-- Supplied passage --
Tuesday, January 04, 2005

Economic Freedom

Okay … The Heritage Foundation has released its rankings of the freest economies in the world. 161 countries compared on 50 different variables divided into 10 broad categories:

§ Trade policy,
§ Fiscal burden of government,
§ Government intervention in the economy,
§ Monetary policy,
§ Capital flows and foreign investment,
§ Banking and finance,
§ Wages and prices,
§ Property rights,
§ Regulation, and
§ Informal market activity.

The higher the score in any section, the higher the level of government interference and, therefore, the less freedom in the economy, and the findings of this study are straightforward: The countries with the most economic freedom also have higher rates of long-term economic growth and are more prosperous than are those with less economic freedom.

So … why am I bringing all this up? Well …. I bring it up because of a disturbing trend. The Heritage Foundation first released this report in 1995 (with data collected in 1994) at which time the United States was listed as the 5th freest economy in the world. Five years later the 2000 report placed the US Tied for 5th with Luxembourg. The last five years, however, have seen a dramatic change in the list … the 2005 report lists the US as tied for the 12th freest economy in the world with Switzerland.

Out of the top 10 in 5 years … well let’s look at the specifics of the fall. In 2001 the report placed us in a tie for 6th with Luxembourg. 2002 placed us in a 5 way tie for 4th with Luxembourg, Estonia, Ireland, and The Netherlands. In 2003 we fell back to a tie for 6th with Denmark and Estonia, and in 2004 we fell back to 10th all by our selves.

-- Instructions to follow --
Continue the post about the economic freedom rankings, starting right after its last sentence.

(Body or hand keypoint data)
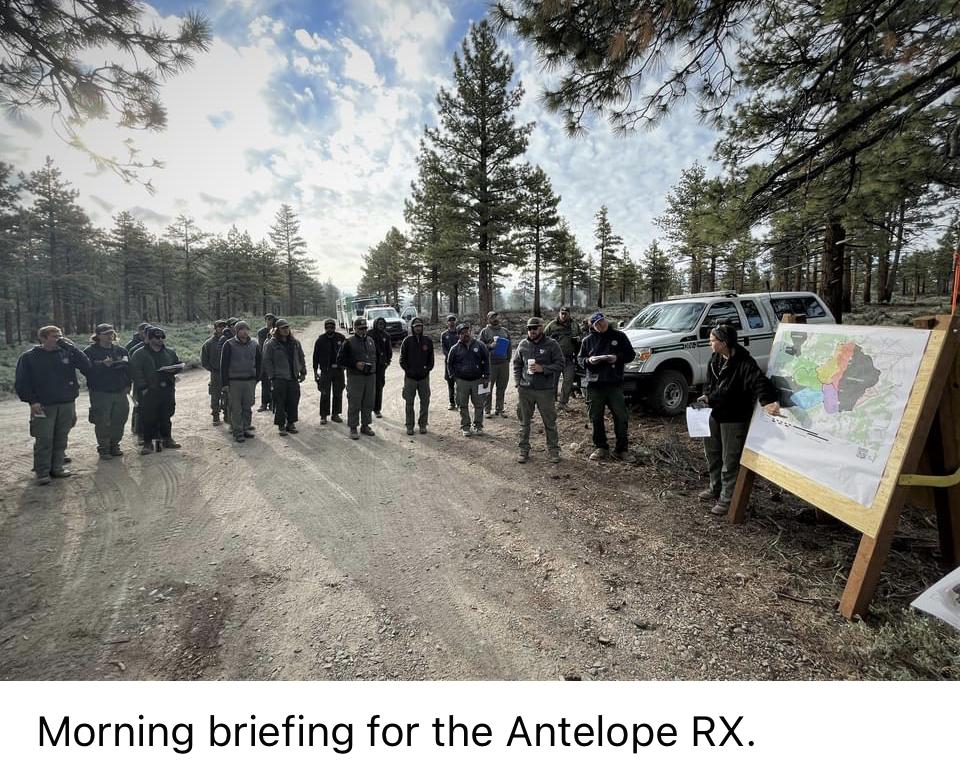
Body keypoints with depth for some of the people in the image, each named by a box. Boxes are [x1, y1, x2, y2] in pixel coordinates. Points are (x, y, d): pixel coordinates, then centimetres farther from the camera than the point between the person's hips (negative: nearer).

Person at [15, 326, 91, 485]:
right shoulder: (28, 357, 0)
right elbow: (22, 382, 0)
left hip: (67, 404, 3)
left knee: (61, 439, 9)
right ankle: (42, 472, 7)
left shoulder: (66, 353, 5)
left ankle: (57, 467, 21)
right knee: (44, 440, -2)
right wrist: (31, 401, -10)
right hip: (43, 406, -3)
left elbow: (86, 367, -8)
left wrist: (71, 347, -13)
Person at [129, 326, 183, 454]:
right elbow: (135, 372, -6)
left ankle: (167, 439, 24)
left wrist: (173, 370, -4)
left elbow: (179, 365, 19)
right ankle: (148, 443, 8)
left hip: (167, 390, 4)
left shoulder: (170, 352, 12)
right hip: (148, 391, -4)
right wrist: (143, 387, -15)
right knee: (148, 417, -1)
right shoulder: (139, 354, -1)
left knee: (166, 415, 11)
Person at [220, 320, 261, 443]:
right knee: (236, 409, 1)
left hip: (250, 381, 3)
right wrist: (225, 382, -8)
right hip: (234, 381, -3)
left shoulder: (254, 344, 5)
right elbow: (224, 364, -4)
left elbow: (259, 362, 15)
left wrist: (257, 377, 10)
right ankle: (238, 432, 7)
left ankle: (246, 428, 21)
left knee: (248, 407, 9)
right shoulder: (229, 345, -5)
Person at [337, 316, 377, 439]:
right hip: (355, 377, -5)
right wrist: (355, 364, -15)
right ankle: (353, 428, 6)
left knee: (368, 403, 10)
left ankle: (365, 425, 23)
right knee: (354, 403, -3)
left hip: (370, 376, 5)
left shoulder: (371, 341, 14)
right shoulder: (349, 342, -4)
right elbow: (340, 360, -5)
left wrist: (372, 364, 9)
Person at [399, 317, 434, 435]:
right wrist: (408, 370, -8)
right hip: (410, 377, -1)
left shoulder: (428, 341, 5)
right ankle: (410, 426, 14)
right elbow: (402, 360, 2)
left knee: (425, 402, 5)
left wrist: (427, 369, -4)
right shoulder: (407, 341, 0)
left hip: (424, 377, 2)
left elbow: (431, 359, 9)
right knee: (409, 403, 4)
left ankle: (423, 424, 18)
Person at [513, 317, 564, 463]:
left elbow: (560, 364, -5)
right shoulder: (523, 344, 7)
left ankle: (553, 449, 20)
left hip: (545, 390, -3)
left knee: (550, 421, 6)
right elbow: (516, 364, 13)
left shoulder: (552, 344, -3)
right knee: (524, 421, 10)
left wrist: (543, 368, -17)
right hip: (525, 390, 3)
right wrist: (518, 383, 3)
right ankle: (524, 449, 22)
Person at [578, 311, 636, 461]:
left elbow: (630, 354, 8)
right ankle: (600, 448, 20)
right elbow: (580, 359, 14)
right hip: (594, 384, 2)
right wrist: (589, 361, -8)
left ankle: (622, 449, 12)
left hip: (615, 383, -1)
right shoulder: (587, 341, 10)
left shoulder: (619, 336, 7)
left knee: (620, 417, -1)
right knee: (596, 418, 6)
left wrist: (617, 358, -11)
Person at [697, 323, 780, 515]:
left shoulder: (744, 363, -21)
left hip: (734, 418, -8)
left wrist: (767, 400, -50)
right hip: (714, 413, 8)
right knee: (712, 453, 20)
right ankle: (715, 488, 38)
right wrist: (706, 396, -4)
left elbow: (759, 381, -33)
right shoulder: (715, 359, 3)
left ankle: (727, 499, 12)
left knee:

-- Output of the exercise --
Now … let’s look at the current report a little more …

United States (2005)
Rank 12th
Overall Score 1.85

§ Trade policy – 2.0
§ Fiscal burden of government – 4.0
§ Government intervention in the economy – 2.0
§ Monetary policy – 1.0
§ Capital flows and foreign investment – 2.0
§ Banking and finance – 1.0
§ Wages and prices – 2.0
§ Property rights – 1.0
§ Regulation – 2.0
§ Informal market activity – 1.5

[Scale is 1.0 – 5.0 with higher numbers meaning higher government influence and lower freedom and for a full explanation of the variables under each specific section I recommend reading the report itself at http://www.heritage.org/research/features/index/]

Okay … Trade Policy – 2.0 … I understand that a certain amount of government regulation in the dealing with foreign countries it likely needed and probably helpful to a degree. Capital Flow and foreign investment – 2.0 … as part of this again deals with foreign involvement in the economy some rules may need to be put in place by the government for the good of the economy. I will say that I think that we in the US have a tad too much government regulation in these areas … maybe we should look at our policies in these specific areas and work toward lowering our score to 1.5 or so….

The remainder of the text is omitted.